Wat maakt de perinatale periode bijzonder? En wat is er nodig om verandering mogelijk te maken? In deze bijdrage worden de belangrijkste uitdagingen en kansen besproken, zowel voor de vrouwen zelf als voor de hulpverlening en het bredere zorgsysteem.

Dit onderzoek kadert binnen het doctoraat ‘De perinatale periode (zwangerschap tot een jaar na de geboorte): een kans voor verandering en herstel voor (aanstaande) moeders die worstelen met middelengebruik?’. Ruim 40 Vlaamse hulpverleners uit diverse sectoren (gezondheidszorg, jeugdhulp, verslavingszorg, gemandateerde voorzieningen) deelden hun ervaringen met zwangere en pas bevallen vrouwen die kampen met middelengebruik.

Ongepland, onverwacht, onbewust zwanger

Hoewel hulpverleners de perinatale periode zien als een kans voor verandering, benadrukken ze ook de grote kwetsbaarheid ervan. Een eerste uitdaging is het beperkte bewustzijn rond vruchtbaarheid en zwangerschap. Door onregelmatige of uitblijvende menstruatie gaan velen er onterecht van uit dat ze onvruchtbaar zijn, waardoor anticonceptie achterwege blijft en ongeplande zwangerschappen frequent voorkomen.

Daarbij komt dat lichamelijke veranderingen vaak nauwelijks worden opgemerkt of niet als tekenen van zwangerschap worden herkend. Zoals een hulpverlener opmerkte: “Deze vrouwen komen pas op maand zeven tot de ontdekking dat ze zwanger zijn.” Deze late vaststelling leidt vaak tot stress, twijfel en soms zelfs tot een toename in middelengebruik. Bovendien voelen ze zich schuldig wanneer ze beseffen dat hun gebruik mogelijk al schade heeft veroorzaakt in de prille zwangerschap.

Verbergen en vermijden

De complexiteit van deze periode wordt versterkt door wederzijdse vermijding. Vrouwen verbergen hun zwangerschap of middelengebruik uit angst voor stigmatisering of inmenging van jeugdhulp, bijvoorbeeld door losse kleding te dragen of regelmatig van ziekenhuis te wisselen. Tegelijkertijd mijden ook hulpverleners het onderwerp. Routinematige screening ontbreekt of verloopt inconsistent, en signalen worden soms gemist door (onbewuste) vooroordelen op basis van leeftijd, etniciteit of uiterlijk. Bovendien wordt de vraag naar middelengebruik niet altijd op een neutrale en objectieve manier gesteld.
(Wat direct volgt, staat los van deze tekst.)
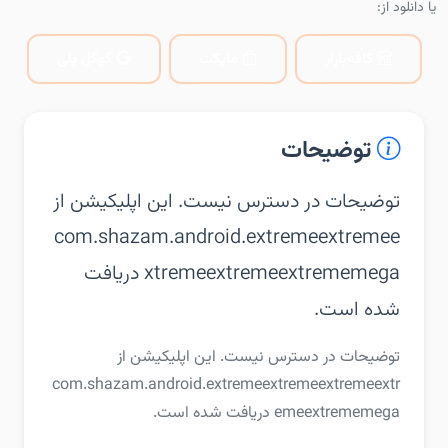
یا دانلود از:
کافه‌بازار
مایکت
گوگل پلی
توضیحات
توضیحات در دسترس نیست. این اپلیکیشن از
com.shazam.android.extremeextremee
xtremeextremeextrememega دریافت
شده است.
توضیحات در دسترس نیست. این اپلیکیشن از
com.shazam.android.extremeextremeextremeextr
emeextrememega دریافت شده است.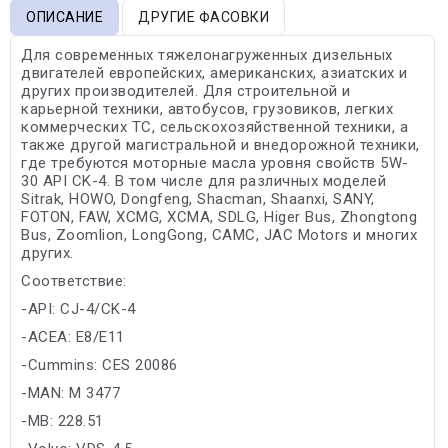
ОПИСАНИЕ
ДРУГИЕ ФАСОВКИ
Для современных тяжелонагруженных дизельных
двигателей европейских, американских, азиатских и
других производителей. Для строительной и
карьерной техники, автобусов, грузовиков, легких
коммерческих ТС, сельскохозяйственной техники, а
также другой магистральной и внедорожной техники,
где требуются моторные масла уровня свойств 5W-
30 API CK-4. В том числе для различных моделей
Sitrak, HOWO, Dongfeng, Shacman, Shaanxi, SANY,
FOTON, FAW, XCMG, XCMA, SDLG, Higer Bus, Zhongtong
Bus, Zoomlion, LongGong, CAMC, JAC Motors и многих
других.
Соответствие:
-API: CJ-4/CK-4
-ACEA: E8/E11
-Cummins: CES 20086
-MAN: M 3477
-MB: 228.51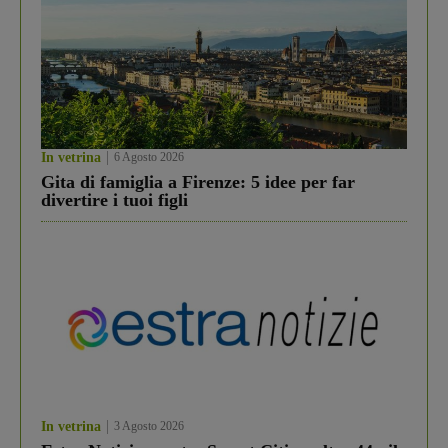
In vetrina
6 Agosto 2026
Gita di famiglia a Firenze: 5 idee per far
divertire i tuoi figli
In vetrina
3 Agosto 2026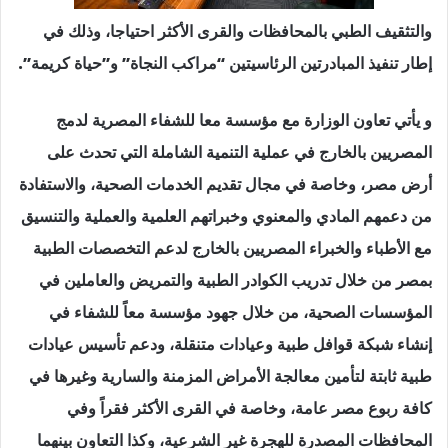
والتثقيف الطبي بالمحافظات والقرى الأكثر احتياجا، وذلك في
إطار تنفيذ المبادرتين الرئاسيتين “مراكب النجاة” و”حياة كريمة”.
و يأتي تعاون الوزارة مع مؤسسة معا للشفاء المصرية لدمج
المصريين بالخارج في عملية التنمية الشاملة التي تحدث على
أرض مصر، وخاصة في مجال تقديم الخدمات الصحية، والاستفادة
من دعمهم المادي والمعنوي وخبراتهم العلمية والعملية والتنسيق
مع الأطباء والخبراء المصريين بالخارج لدعم التخصصات الطبية
بمصر من خلال تدريب الكوادر الطبية والتمريض والعاملين في
المؤسسات الصحية، من خلال جهود مؤسسة معاً للشفاء في
إنشاء شبكة قوافل طبية وعيادات متنقلة، ودعم تأسيس عيادات
طبية ثابتة لتأمين معالجة الأمراض المزمنة والسارية وغيرها في
كافة ربوع مصر عامة، وخاصة في القرى الأكثر فقراً وفي
المحافظات المصدرة للهجرة غير الشرعية، وكذا التعاون بينهما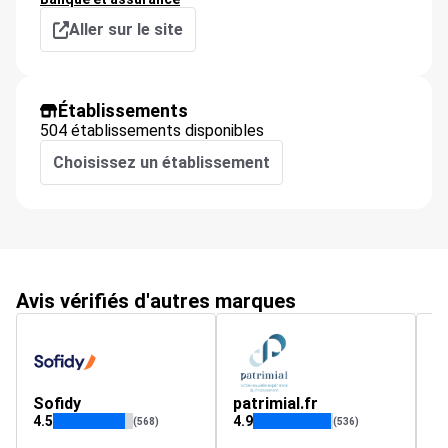
Aller sur le site
Établissements
504 établissements disponibles
Choisissez un établissement
Avis vérifiés d'autres marques
Sofidy
patrimial.fr
a
4.5
4.9
4.
(568)
(536)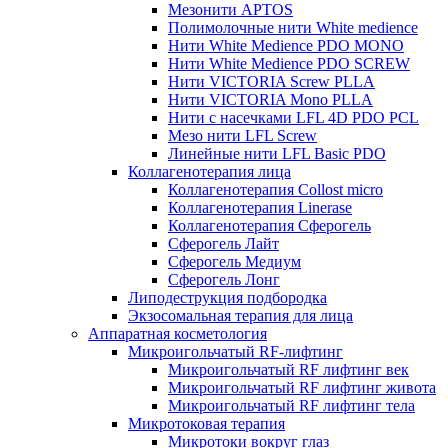
Мезонити APTOS
Полимолочные нити White medience
Нити White Medience PDO MONO
Нити White Medience PDO SCREW
Нити VICTORIA Screw PLLA
Нити VICTORIA Mono PLLA
Нити с насечками LFL 4D PDO PCL
Мезо нити LFL Screw
Линейные нити LFL Basic PDO
Коллагенотерапия лица
Коллагенотерапия Collost micro
Коллагенотерапия Linerase
Коллагенотерапия Сферогель
Сферогель Лайт
Сферогель Медиум
Сферогель Лонг
Липодеструкция подбородка
Экзосомальная терапия для лица
Аппаратная косметология
Микроигольчатый RF-лифтинг
Микроигольчатый RF лифтинг век
Микроигольчатый RF лифтинг живота
Микроигольчатый RF лифтинг тела
Микротоковая терапия
Микротоки вокруг глаз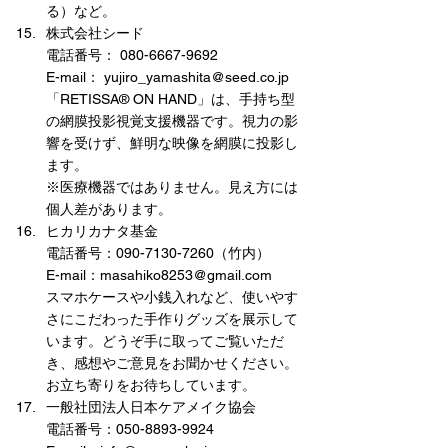
る）など。
株式会社シード
電話番号： 080-6667-9692
E-mail： yujiro_yamashita@seed.co.jp
「RETISSA® ON HAND」は、手持ち型
の網膜投影視覚支援機器です。視力の影
響を受けず、鮮明な映像を網膜に投影し
ます。
※医療機器ではありません。見え方には
個人差があります。
ヒカリカナタ基金
電話番号：090-7130-7260（竹内）
E-mail：masahiko8253@gmail.com
スマホケースや小銭入れなど、使いやす
さにこだわった手作りグッズを展示して
います。どうぞ手に取ってご覧いただ
き、感想やご意見をお聞かせください。
お立ち寄りをお待ちしています。
一般社団法人日本ケアメイク協会
電話番号：050-8893-9924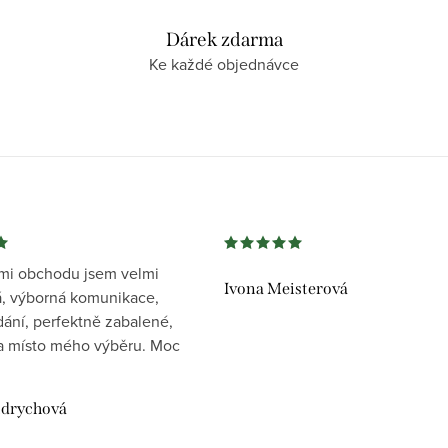
Dárek zdarma
Ke každé objednávce
mi obchodu jsem velmi
Ivona Meisterová
, výborná komunikace,
dání, perfektně zabalené,
 místo mého výběru. Moc
drychová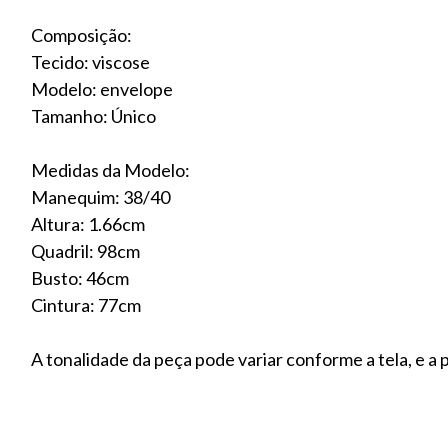
Composição:
Tecido: viscose
Modelo: envelope
Tamanho: Único
Medidas da Modelo:
Manequim: 38/40
Altura: 1.66cm
Quadril: 98cm
Busto: 46cm
Cintura: 77cm
A tonalidade da peça pode variar conforme a tela, e 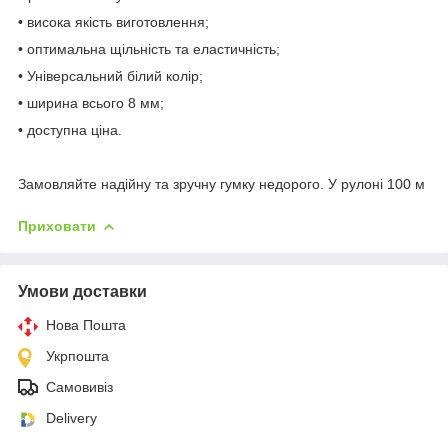
• висока якість виготовлення;
• оптимальна щільність та еластичність;
• Універсальний білий колір;
• ширина всього 8 мм;
• доступна ціна.
Замовляйте надійну та зручну гумку недорого. У рулоні 100 м
Приховати
Умови доставки
Нова Пошта
Укрпошта
Самовивіз
Delivery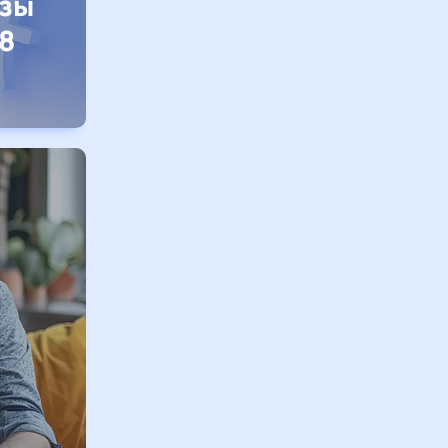
изы
8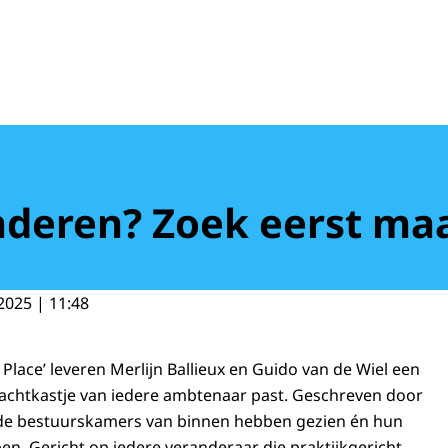
deren? Zoek eerst maar
2025 | 11:48
 Place’ leveren Merlijn Ballieux en Guido van de Wiel een
achtkastje van iedere ambtenaar past. Geschreven door
 de bestuurskamers van binnen hebben gezien én hun
en. Gericht op iedere veranderaar die praktijkgericht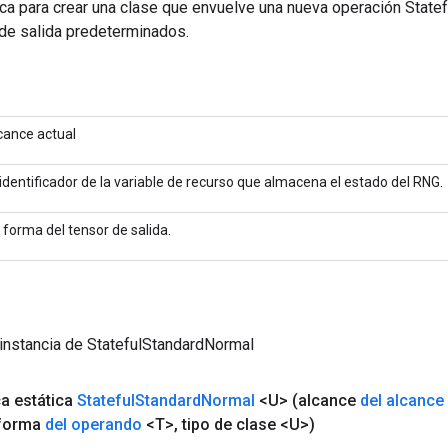
ca para crear una clase que envuelve una nueva operación State
 de salida predeterminados.
cance actual
 identificador de la variable de recurso que almacena el estado del RNG.
 forma del tensor de salida.
instancia de StatefulStandardNormal
ca estática
Stateful
Standard
Normal
<U>
(alcance
del alcance
forma
del operando
<T>
,
tipo de clase <U>)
Daarnaast worstelen veel hulpverleners met hun rol: ze vrezen het beschadigen van de vertrouwensrelatie of zijn onwetend over doorverwijsopties, waardoor sprake is van handelingsverlegenheid. Zoals een hulpverlener aangaf: “Wij krijgen ook meldingen rond moeders, vaak vanuit dezelfde ziekenhuizen, vanuit andere ziekenhuizen quasi niet. […] Dat zegt wel iets over de alertheid die je wil hebben, of... onwennigheid, omdat we denken ‘een ander zal het wel oppikken.”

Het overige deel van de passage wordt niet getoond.